What to do if a website loads slowly?

What to do if website loads slowly

You don’t have to be a genius to determine that your website loads slowly. Logically, if you see that the website is not loading within more than 3 seconds, well, it’s time to make some changes.

When a customer enters a website, the first element they notice is the page speed, and it usually impacts how they invest their time in your website. Site speed is also an important factor that determines the user experience of a customer journey and the SEO effort you give your site for visibility. It is like an invisible connection that is indirectly connected that would thrive your site.

Google and Website Speed

Do you know that Google has their own system when it comes to determining a website’s loading speed?

Now, around June 2021, Google was renewing the algorithms related to SEO page experiences that are integrated with Core Web Vitals. The important factor of Core Web Vitals is page speed.

The Largest Contentful Paint or LCP and First Input Delay/Interactivity or FID are two signals within the Core Web Vitals that are used to determine anything and everything related to site speed.

So, LCP and FID work, as the LCP signals would track down the estimated amount of time it takes to load a website. However, Google determines the time by measuring the First Contentful Paint and the LCP, so if the number is above 2,5 seconds to load a website, then it has a slow loading time.

When it comes to FID, it mainly looks out for factors like how long it takes for a page to be interactive once it loads. The measuring begins at the time when a user clicks a button, and the link opens for the user.

How to fix your website if it loads slowly?
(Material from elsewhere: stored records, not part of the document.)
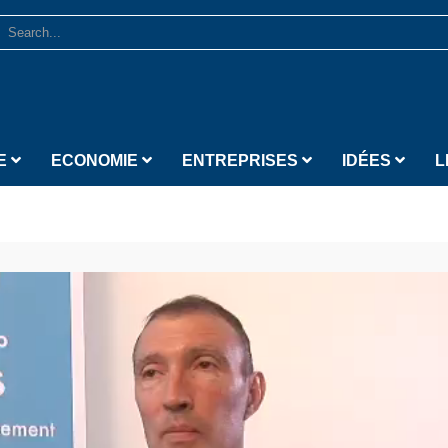
E
ECONOMIE
ENTREPRISES
IDÉES
L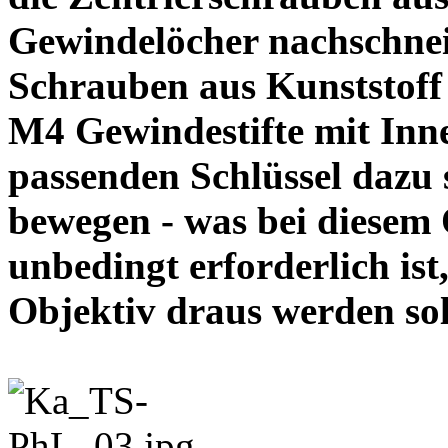
Gewindelöcher nachschneid
Schrauben aus Kunststoff
M4 Gewindestifte mit In
passenden Schlüssel dazu s
bewegen - was bei diesem
unbedingt erforderlich ist
Objektiv draus werde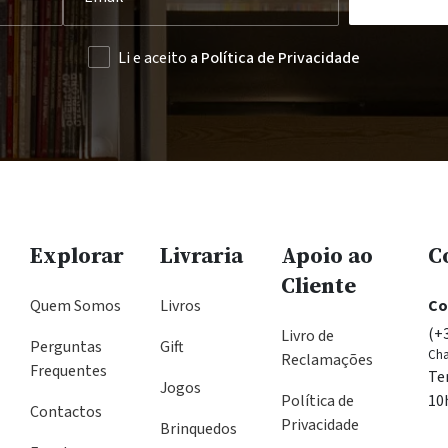
Li e aceito
a Política de Privacidade
Explorar
Livraria
Apoio ao
C
Cliente
Quem Somos
Livros
Co
(+
Livro de
Perguntas
Gift
Cha
Reclamações
Frequentes
Te
Jogos
Política de
10
Contactos
Privacidade
Brinquedos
Understand the main reason behind it

It is important to understand the scope of the problem before running to fix it. So site speed is a problem that is invisibly scattered around the website. We are speaking about the large volume of pages. The focus is to figure out if it's the site speed or the page speed. This is quite useful when you audit and analyse the pages by factors like the slowest load time, the highest monthly service volume, the traffic volume or which page on your site gives the broadest business impact.

Less is More

Having a lot of information on a page can be quite heavy on the site, like rich media, an extensive comment section, maybe some white spaces, empty new lines, or inline styling. This could drag down your site with files that are uncompressed and codes which are not properly optimised. So it is important to reduce the load on your website for better use.

Optimise your site by Slimming it down.

Best way to have a site load quickly is to comprise and present the information on your website page in a minimal layout. From the beginning point to the fully loaded page, it should be just 3 seconds, so to do that, adding minimal information is vital. Make sure not to add too many stylesheets, rich images, videos,or scripts. Remove anything excess if it doesn’t have any purpose on your website, as this is going to cost your site speed.

Utilise Browser Caching

Another way to increase the speed of a website can be done from the user's side. Give suggestions to users to enable browser caching, as this takes care of half of the work if they are regular visitors to your site. It works by caching large or significant data from the site while they visit the site. The next time they visit, it automatically retrieves the data on future requests, and the user can access it in a nick of time. By this, you cache elements like images, HTTP, etc

Image Optimization

Websites nowadays vary from niche to niche, you can find at least ten eCommerce stores popping up one after another on average, or the next-door yoga, gym instructor or dance studio comes rolling with a new business website every now and then. However, do you know what they all have in common, A heavily visual-centric website. Well, that has become a critical point if you need a thriving business. But this can also increase the load time of your site. Yes, high resolution can be a blunder at times, as it heavily drains the bandwidth of your site. A suggestion to tackle this problem is that you should compress your images before you splurge it around the internet. The tagline is Compress to Optimise.

Technically, it is more important to understand what the problem is and why is it affecting your site as important as fixing it. Even though experts can find it out in one glance what the problem is and fix it, but there is another vigorous process we usually forget. It is to routinely check on it to maintain it. Simply put, do some high-maintenance checkups routinely to keep your site low-maintenance.